Almost everyone involved in the production’s artistic team and cast is Black. This includes the cast of victims and their families; maestro Kazem Abdullah, who recently conducted the Met’s Fire Shut Up In My Bones; stage director Nataki Garrett, who doubles as Oregon Shakespeare Festival’s artistic director; projection designer Rasean Davonté Johnson; sound designer Brian Mohr; costume designer Wanda Walden; and lighting designer Jason Lynch. I bring this up because an almost all-Black production has been very uncommon on the opera stage until recently. Things are changing, though, and lately exceptions include the 2019 Blue at Seattle Opera earlier this month (read James Bash’s ArtsWatch review here) and Terence Blanchard’s Fire Shut Up In My Bones, which opened the Met’s 2021-2022 season and was the 142-year-old company’s first staged Black-composed opera. Portland Opera presented a digital production of Journeys to Justice in spring 2021 featuring searing stories about the Black experience with a mostly Black cast. It was curated by Damien Geter, PO’s artistic advisor and interim music director (read my review for ArtsWatch here).


Divided worlds

Scenic designer and former architect Mariana Sanchez Hernandez created a stark set of concrete benches and blocks that worked with the two-level configuration envisioned by stage director Garrett. The bi-leveled staging convincingly expressed the opera’s environment metaphorically and visually. On the lower level, the young Black victims and their Harlem families dwell. That’s where they goof off early in the opera–and where later they are arrested, interrogated, sentenced and incarcerated–while the top level is the domain of the white decision-making world, who in this opera’s case are triple-A oppressors.

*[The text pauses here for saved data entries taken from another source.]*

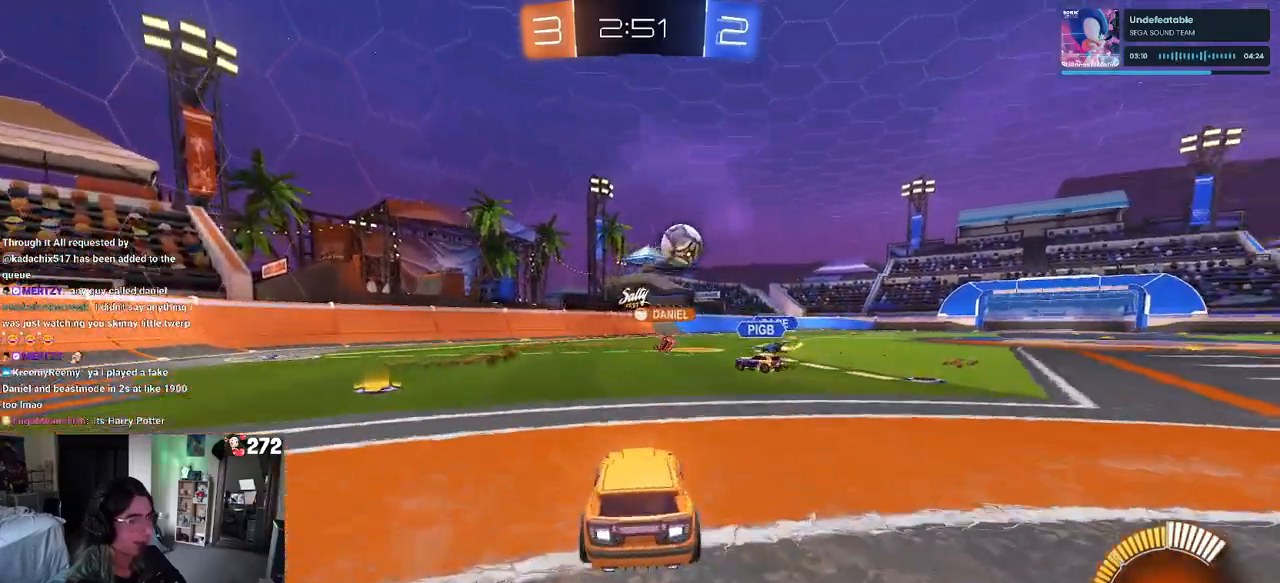
{"buttons": [], "left_stick": "right", "right_stick": "center", "events": [[50, "R1", "down"], [367, "R1", "up"], [400, "left_stick", "center"], [467, "left_stick", "right"]]}
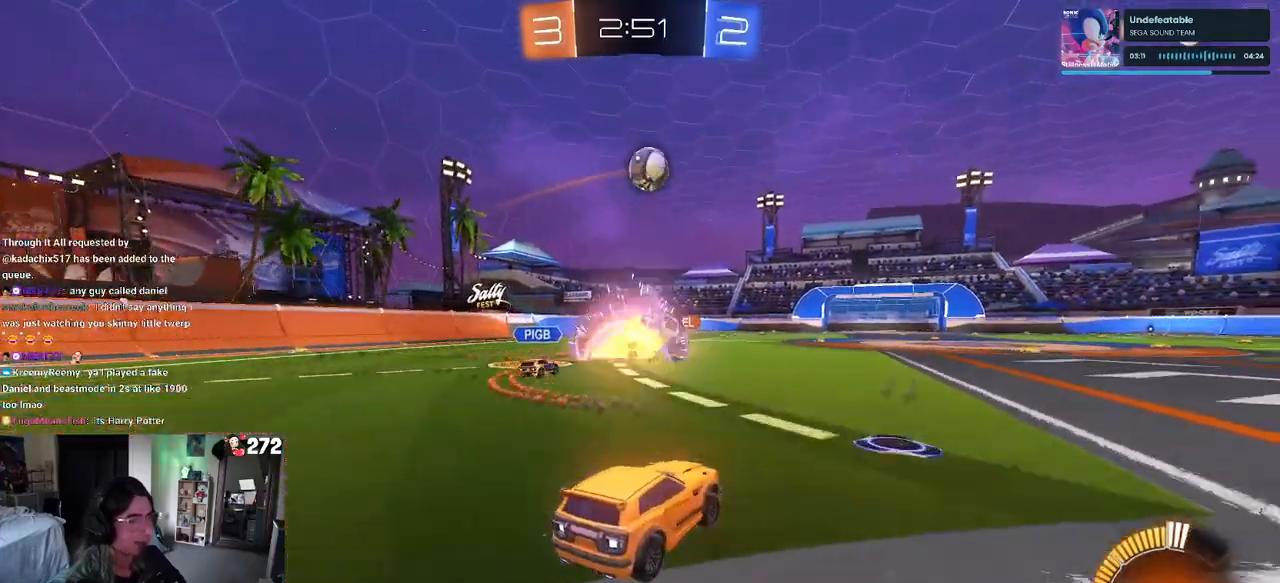
{"buttons": ["R1"], "left_stick": "left", "right_stick": "center", "events": [[200, "left_stick", "center"], [283, "R1", "down"], [467, "left_stick", "left"]]}
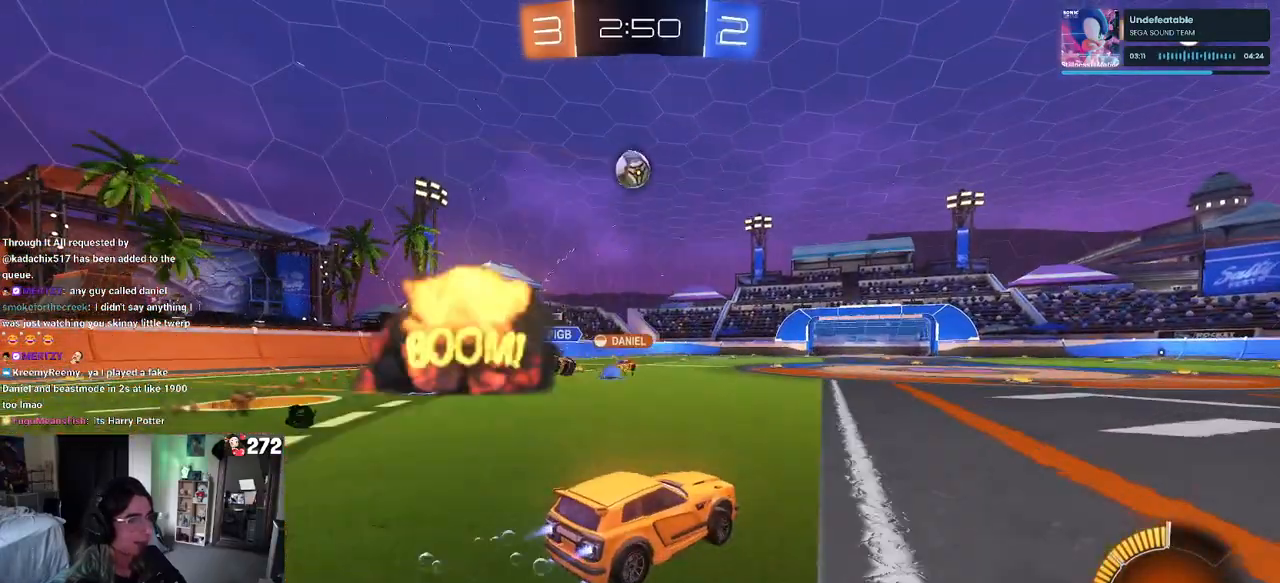
{"buttons": ["R1"], "left_stick": "left", "right_stick": "center", "events": [[183, "left_stick", "center"], [383, "left_stick", "left"]]}
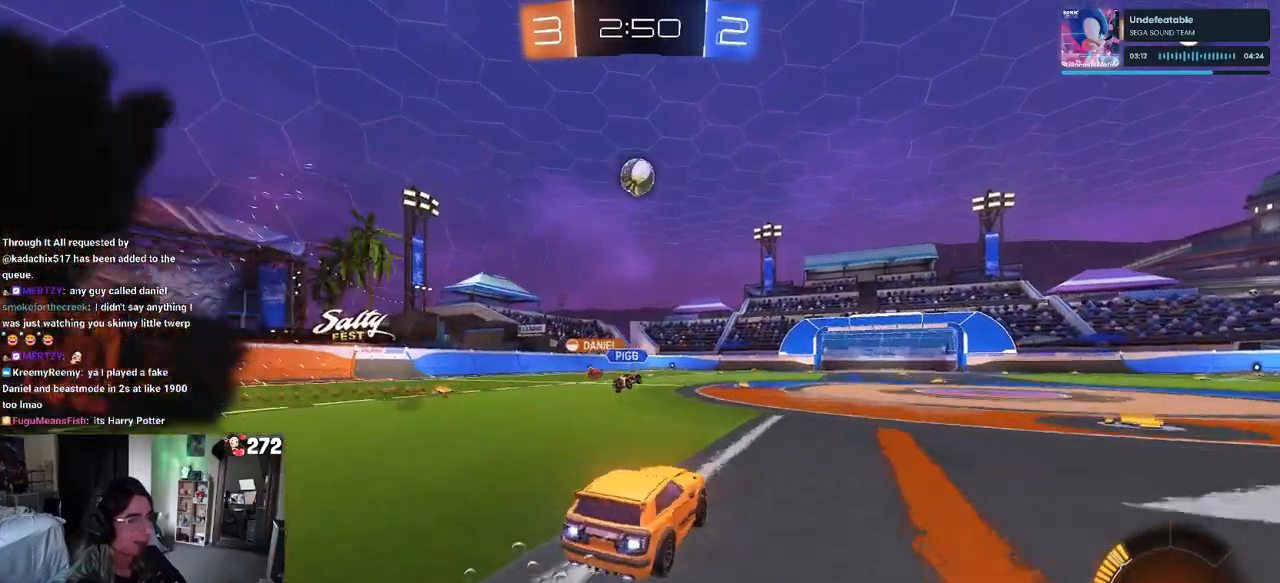
{"buttons": [], "left_stick": "center", "right_stick": "center", "events": [[33, "left_stick", "center"], [250, "R1", "up"], [250, "left_stick", "left"], [467, "left_stick", "center"]]}
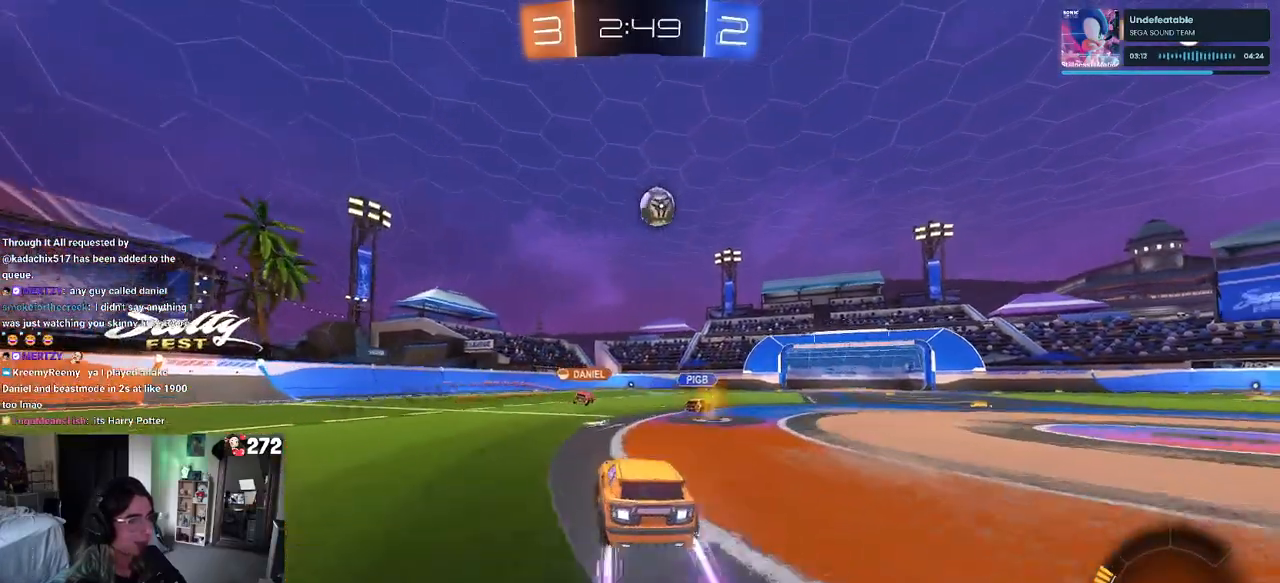
{"buttons": [], "left_stick": "right", "right_stick": "center", "events": [[167, "left_stick", "left"], [333, "left_stick", "center"], [433, "left_stick", "right"]]}
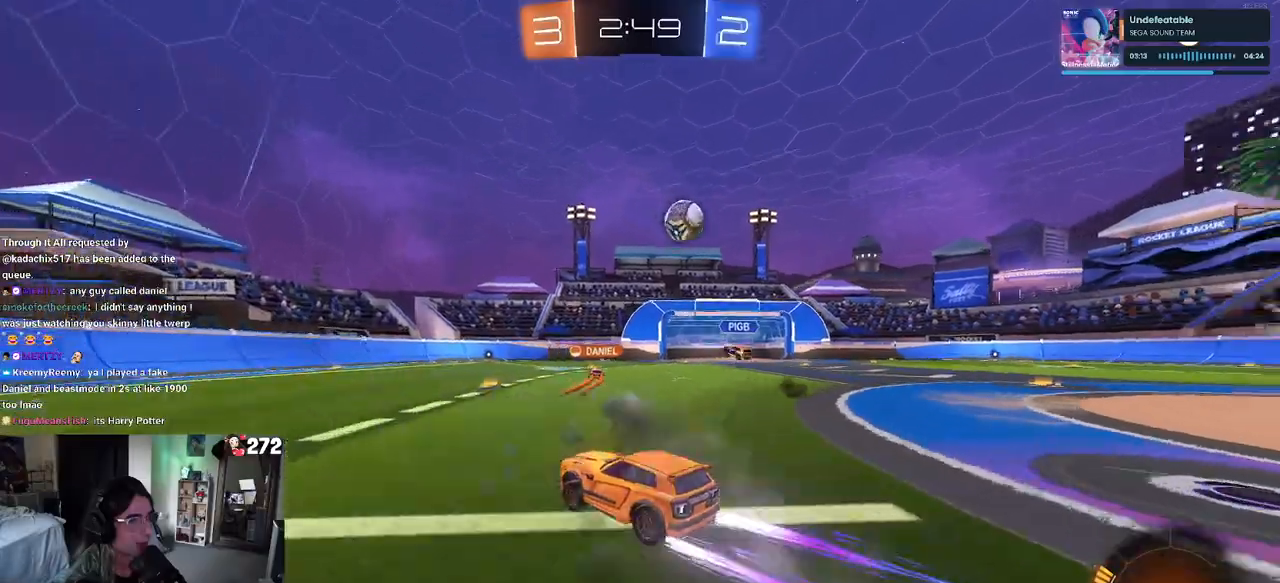
{"buttons": [], "left_stick": "center", "right_stick": "center", "events": [[267, "L2", "down"], [383, "left_stick", "center"], [400, "L2", "up"]]}
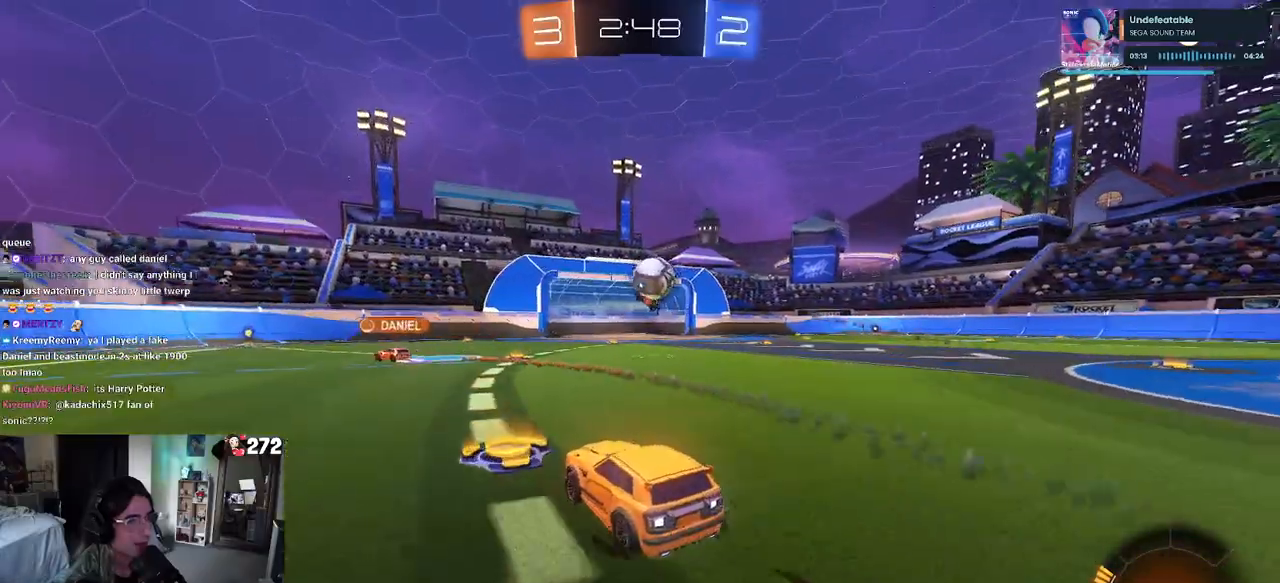
{"buttons": ["CROSS"], "left_stick": "down", "right_stick": "center", "events": [[283, "left_stick", "right"], [417, "CROSS", "down"], [417, "left_stick", "center"], [467, "left_stick", "down"]]}
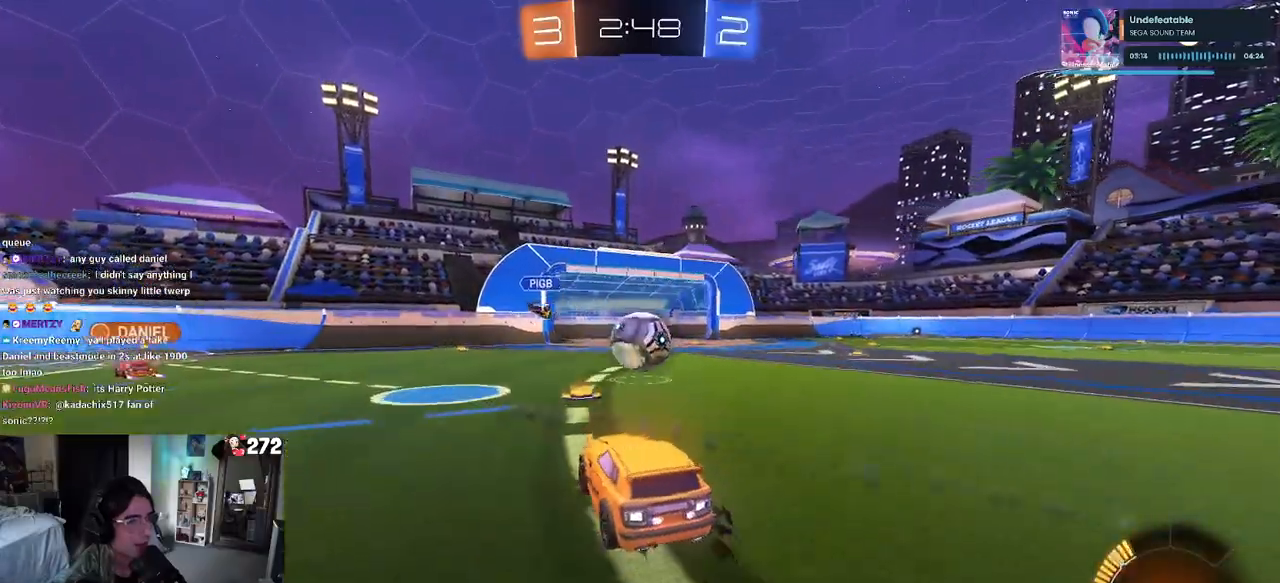
{"buttons": ["CROSS", "SQUARE", "R1"], "left_stick": "down-right", "right_stick": "center", "events": [[67, "R1", "down"], [100, "left_stick", "center"], [117, "CROSS", "up"], [317, "left_stick", "up-right"], [417, "CROSS", "down"], [483, "SQUARE", "down"], [500, "left_stick", "down-right"]]}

The top is also the “home” of the fluid ubiquitous character, The Masque, who is sort of like The Man—the guy in power, yet a masquerader. He switches roles from reporter to policeman to judge. Sung and acted superbly by versatile Los Angeles baritone Johnathan McCullough, he seamlessly moves in and out of the various roles, and he descends to the lower level to do his power-hungry jobs. Conversely, when Korey Wise is released from Rikers in 2002, discarding his orange prison uniform on the stage floor, he ascends to the top tier and sings “Who is going to pay me back?“ For a moment, the power structure shifts.


Though all the singers were good, a special shout out to the tiny Jazmine Olwalia, the mezzo-soprano who performed the role of Sharon Salaam, the mother of the youth Yusef Salaam (sung by bass-baritone Aubrey Allicock). Feisty and persistent, she never gives up advocating for her son. “They don’t know his heart,” she sings. “They only know the picture they paint and how he fits in the frame.”

Another mezzo, Hannah Ludwig, had the unsympathetic part of the pushy prodding white assistant district attorney. She shaped her lines flawlessly and moved like the late-’80s power person she portrayed. The New York Times called her voice “chocolatey and large yet with focus and agility,” and I can’t do better than that.


Music and the boys/men

The boys doubled as men, and it was primarily through costumes, gestures and posture that you could tell when the boys became men. Aside from Allicock as Yusef Salaam and Nathan Granner as Korey Wise, others were tenor Bernard Holcomb as Kevin RIchardson, tenor Victor Ryan Robertson as Raymond Santana and bass-baritone Donovan Singletary as Anton McCray. They sang to difficult, mostly atonal mid-century modernist music that New Yorker critic Alex Ross described as “closer to a symphonic jazz score, in the tradition of Ellington’s long-form pieces and, in its more seething stretches, of 1960 (avant-garde jazz) musicians Anthony Braxton and Cecil Taylor,” according to OAW colleague Campbell’s research. I am at a loss to describe the score better than that. Kudos go out to musicians and vocalists, and most significantly to conductor Abdullah who pulled it all together, for interpreting the complex music so well.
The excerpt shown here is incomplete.